*** Records for this exercise ***

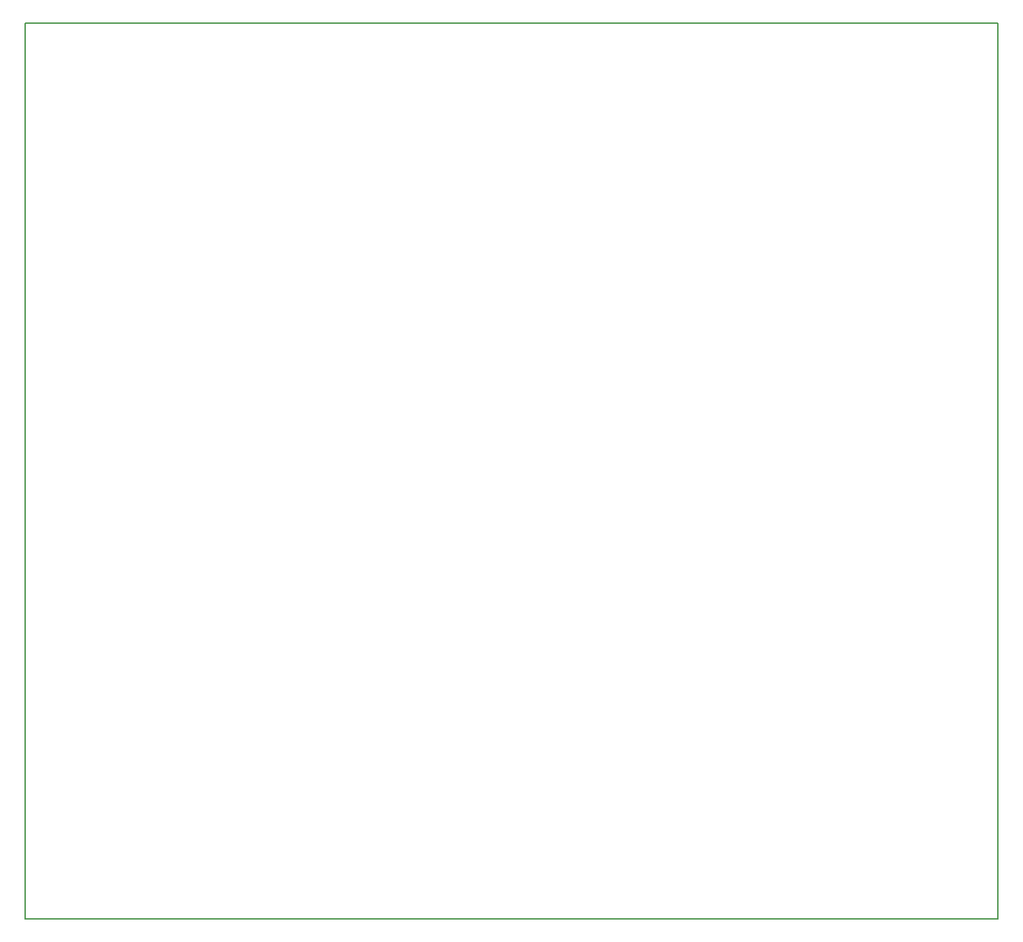
<source format=gbr>
%TF.GenerationSoftware,KiCad,Pcbnew,(6.0.7)*%
%TF.CreationDate,2022-08-08T23:44:24-07:00*%
%TF.ProjectId,adatface_baseboard,61646174-6661-4636-955f-62617365626f,rev?*%
%TF.SameCoordinates,Original*%
%TF.FileFunction,Profile,NP*%
%FSLAX46Y46*%
G04 Gerber Fmt 4.6, Leading zero omitted, Abs format (unit mm)*
G04 Created by KiCad (PCBNEW (6.0.7)) date 2022-08-08 23:44:24*
%MOMM*%
%LPD*%
G01*
G04 APERTURE LIST*
%TA.AperFunction,Profile*%
%ADD10C,0.150000*%
%TD*%
G04 APERTURE END LIST*
D10*
X41350000Y-36650000D02*
X162650000Y-36650000D01*
X162650000Y-36650000D02*
X162650000Y-148250000D01*
X162650000Y-148250000D02*
X41350000Y-148250000D01*
X41350000Y-148250000D02*
X41350000Y-36650000D01*
M02*

</source>
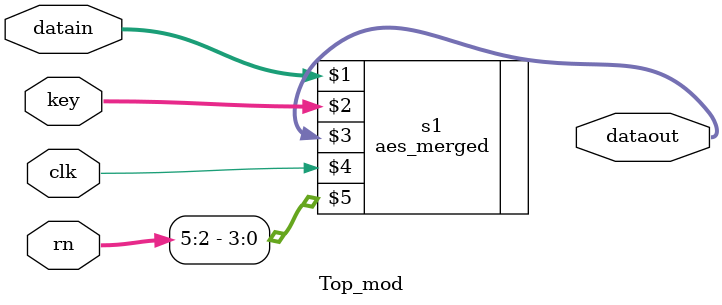
<source format=v>
`timescale 1ns / 1ps


module Top_mod(input [127:0]datain, input[127:0]key, output [127:0]dataout,input clk, input[5:0]rn);

aes_merged s1(datain,key,dataout,clk,rn[5:2]);

endmodule

</source>
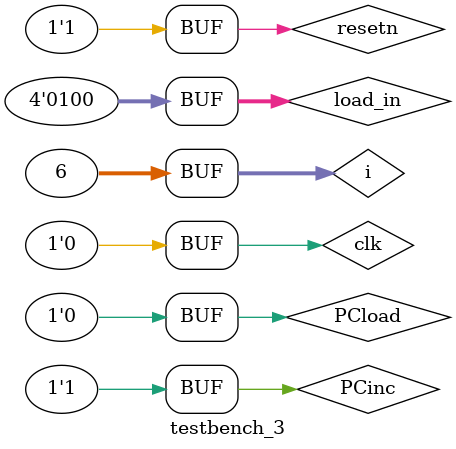
<source format=v>

module testbench_3();
integer i;
reg resetn, clk, PCload, PCinc;
reg [3:0] load_in;
wire [3:0] PC;
programCounter pc1(resetn, clk, PCload, PCinc, load_in, PC);
initial
begin
	resetn=1;#1; resetn=0; #1; resetn=1;
	PCload=0; load_in =4'b0100;
	PCinc=1;
	for( i=0; i<12; i=i+1)begin
	clk =1; #20; clk =0; #20;	
	end
	PCload =1;
	clk =1; #20; clk =0; #20; PCload =0;	
	for( i=0; i<6; i=i+1)begin
	clk =1; #20; clk =0; #20;	
	end
end
endmodule
</source>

*** End of Records for this exercise ***

Your instructions:
Restate the material above exactly. Exclude all pictures.

Written reply:
<source format=gbr>
%TF.GenerationSoftware,KiCad,Pcbnew,(6.0.7)*%
%TF.CreationDate,2022-08-08T23:44:24-07:00*%
%TF.ProjectId,adatface_baseboard,61646174-6661-4636-955f-62617365626f,rev?*%
%TF.SameCoordinates,Original*%
%TF.FileFunction,Profile,NP*%
%FSLAX46Y46*%
G04 Gerber Fmt 4.6, Leading zero omitted, Abs format (unit mm)*
G04 Created by KiCad (PCBNEW (6.0.7)) date 2022-08-08 23:44:24*
%MOMM*%
%LPD*%
G01*
G04 APERTURE LIST*
%TA.AperFunction,Profile*%
%ADD10C,0.150000*%
%TD*%
G04 APERTURE END LIST*
D10*
X41350000Y-36650000D02*
X162650000Y-36650000D01*
X162650000Y-36650000D02*
X162650000Y-148250000D01*
X162650000Y-148250000D02*
X41350000Y-148250000D01*
X41350000Y-148250000D02*
X41350000Y-36650000D01*
M02*

</source>
<source format=v>
`timescale 1ns / 1ps


module Top_mod(input [127:0]datain, input[127:0]key, output [127:0]dataout,input clk, input[5:0]rn);

aes_merged s1(datain,key,dataout,clk,rn[5:2]);

endmodule

</source>
<source format=v>

module testbench_3();
integer i;
reg resetn, clk, PCload, PCinc;
reg [3:0] load_in;
wire [3:0] PC;
programCounter pc1(resetn, clk, PCload, PCinc, load_in, PC);
initial
begin
	resetn=1;#1; resetn=0; #1; resetn=1;
	PCload=0; load_in =4'b0100;
	PCinc=1;
	for( i=0; i<12; i=i+1)begin
	clk =1; #20; clk =0; #20;	
	end
	PCload =1;
	clk =1; #20; clk =0; #20; PCload =0;	
	for( i=0; i<6; i=i+1)begin
	clk =1; #20; clk =0; #20;	
	end
end
endmodule
</source>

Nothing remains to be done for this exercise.